L'Europe demande le retrait de l'armée russe à la frontière ukrainienne

Le chef de la diplomatie européenne, Josep Borrell, est préoccupé par la démonstration de force de la Russie à la frontière ukrainienne. ©EPA

Les Vingt-Sept ont adressé un avertissement à la Russie face au déploiement de troupes à la frontière ukrainienne et à l'état de santé inquiétant d'Alexeï Navalny.

La Russie continue à acheminer des milliers de soldats à la frontière ukrainienne et en Crimée, et il ne s'agit pas que de troupes ordinaires. Selon plusieurs sources, ce déploiement s'accompagne d'artillerie, d'hôpitaux de campagne et de réserves. Cette situation inquiète l'Union européenne et ses alliés.

Les ministres des Affaires étrangères de l'UE, réunis lundi par vidéoconférence, ont exprimé leur "préoccupation" et ont demandé à la Russie de "retirer ses troupes". La dégradation de l'état de santé du chef de l'opposition russe, Alexeï Navalny, était aussi à l'ordre du jour. La réunion a été suivie par un entretien avec le ministre ukrainien des Affaires étrangères, Dmytro Kuleba.

"C'est le déploiement le plus massif auquel on n'ait jamais assisté à la frontière ukrainienne. On n'est jamais à l'abri d'une étincelle."
Josep Borrell
Haut représentant de l'UE aux Affaires étrangères

Il y a quelques jours, le déploiement de troupes russes s'apparentait à un exercice de musculation. Un show de Moscou, alors que des élections ont lieu en septembre et que Vladimir Poutine doit prononcer mercredi son discours sur l'état de l'union. Les mouvements les plus récents indiquent une volonté de faire monter la pression. Une stratégie difficile à percer.

"Risque d'escalade"

"Plus de 100.000 soldats se retrouvent à la frontière et en Crimée. Le risque d'escalade est réel", a dit lundi le chef de la diplomatie européenne, Josep Borrell, après la réunion des ministres des Affaires étrangères. Après avoir annoncé un déploiement de 150.000 soldats, il est revenu sur ce nombre en fin de soirée. "Je ne peux pas vous dire d'où viennent ces informations, mais c'est le déploiement le plus massif auquel on n'ait jamais assisté à la frontière ukrainienne, c'est préoccupant. On n'est jamais à l'abri d'une étincelle." La semaine dernière, les services américains faisaient état de 80.000 militaires russes mobilisés aux portes de l'Ukraine.

100.000
Militaires
Le nombre de soldats déployés à la frontière ukrainienne a atteint 100.000, selon les données les plus récentes.

Plusieurs pays européens, Lituanie et Pologne en tête, ont réclamé durant la réunion de nouvelles sanctions contre la Russie. "Nous devons envoyer un message très clair et uni", a déclaré le ministre lituanien des Affaires étrangères, Gabrielius Landsbergis.
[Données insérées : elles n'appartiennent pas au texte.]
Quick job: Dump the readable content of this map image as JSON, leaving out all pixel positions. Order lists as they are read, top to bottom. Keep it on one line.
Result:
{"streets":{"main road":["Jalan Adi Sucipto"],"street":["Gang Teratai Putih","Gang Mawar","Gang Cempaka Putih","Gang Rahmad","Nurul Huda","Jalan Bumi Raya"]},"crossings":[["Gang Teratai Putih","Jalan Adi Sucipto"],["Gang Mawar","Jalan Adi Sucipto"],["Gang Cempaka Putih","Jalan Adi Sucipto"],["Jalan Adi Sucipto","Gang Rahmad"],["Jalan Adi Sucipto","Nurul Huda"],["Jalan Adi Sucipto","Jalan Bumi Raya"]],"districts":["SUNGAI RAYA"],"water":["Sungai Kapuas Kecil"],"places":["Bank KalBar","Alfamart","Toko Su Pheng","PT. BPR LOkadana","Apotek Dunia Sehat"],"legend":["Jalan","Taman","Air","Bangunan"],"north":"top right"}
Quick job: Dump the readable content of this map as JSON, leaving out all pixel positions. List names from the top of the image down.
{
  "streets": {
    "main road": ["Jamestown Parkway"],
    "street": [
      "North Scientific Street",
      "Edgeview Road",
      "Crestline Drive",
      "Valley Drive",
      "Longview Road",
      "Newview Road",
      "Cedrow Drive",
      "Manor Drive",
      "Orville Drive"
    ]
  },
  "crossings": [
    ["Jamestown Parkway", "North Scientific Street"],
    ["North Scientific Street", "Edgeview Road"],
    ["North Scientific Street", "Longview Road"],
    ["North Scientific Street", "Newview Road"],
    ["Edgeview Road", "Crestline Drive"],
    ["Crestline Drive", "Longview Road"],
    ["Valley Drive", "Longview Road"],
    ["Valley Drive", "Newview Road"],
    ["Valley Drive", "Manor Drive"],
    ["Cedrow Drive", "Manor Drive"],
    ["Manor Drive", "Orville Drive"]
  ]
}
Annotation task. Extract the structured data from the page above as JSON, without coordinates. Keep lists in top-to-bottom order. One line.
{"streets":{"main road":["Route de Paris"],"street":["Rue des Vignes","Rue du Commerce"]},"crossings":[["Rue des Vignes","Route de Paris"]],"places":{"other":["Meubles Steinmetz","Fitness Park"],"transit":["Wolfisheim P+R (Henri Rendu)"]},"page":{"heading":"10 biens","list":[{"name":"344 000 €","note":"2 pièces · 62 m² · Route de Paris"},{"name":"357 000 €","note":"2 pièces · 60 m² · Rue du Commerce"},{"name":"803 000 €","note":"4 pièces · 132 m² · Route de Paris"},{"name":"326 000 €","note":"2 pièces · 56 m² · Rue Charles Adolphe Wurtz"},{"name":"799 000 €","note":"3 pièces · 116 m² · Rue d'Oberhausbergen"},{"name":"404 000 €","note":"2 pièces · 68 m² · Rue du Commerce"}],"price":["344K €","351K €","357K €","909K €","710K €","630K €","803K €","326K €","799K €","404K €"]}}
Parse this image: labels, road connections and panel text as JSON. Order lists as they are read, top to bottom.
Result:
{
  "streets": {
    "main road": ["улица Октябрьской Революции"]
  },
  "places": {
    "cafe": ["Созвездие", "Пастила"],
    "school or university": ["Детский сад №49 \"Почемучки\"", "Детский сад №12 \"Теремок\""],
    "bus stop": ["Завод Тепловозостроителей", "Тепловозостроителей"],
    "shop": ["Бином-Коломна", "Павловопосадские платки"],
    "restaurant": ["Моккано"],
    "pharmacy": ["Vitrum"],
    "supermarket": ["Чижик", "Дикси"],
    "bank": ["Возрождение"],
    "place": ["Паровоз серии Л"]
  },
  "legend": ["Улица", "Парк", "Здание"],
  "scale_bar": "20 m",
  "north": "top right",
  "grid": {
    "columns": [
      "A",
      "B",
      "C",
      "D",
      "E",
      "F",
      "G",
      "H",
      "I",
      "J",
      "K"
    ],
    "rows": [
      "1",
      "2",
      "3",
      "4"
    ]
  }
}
Mais les Vingt-Sept sont désunis sur la question. Pour d'autres États, dont l'Allemagne, préoccupée par le gazoduc Nord Stream 2, et l'Italie, traditionnellement proche de Moscou, il convient d'attendre. "On ne s'achemine pas vers de nouvelles sanctions, mais cela peut changer", a dit Josep Borrell.

"La situation de M. Navalny est critique. Les autorités russes doivent lui donner accès aux professionnels de la santé auxquels il fait confiance."
Josep Borrell

Les ministres des Affaires étrangères ont aussi évoqué l'expulsion de 18 diplomates russes par la Tchéquie, une décision suivie du renvoi de 20 diplomates tchèques par la Russie. "Il y a des liens évidents entre ces diplomates russes et les services secrets", a dit Borrell. Mais l'UE ne répliquera pas. "Il n'y aura pas d'expulsion en masse de diplomates russes", a-t-il ajouté.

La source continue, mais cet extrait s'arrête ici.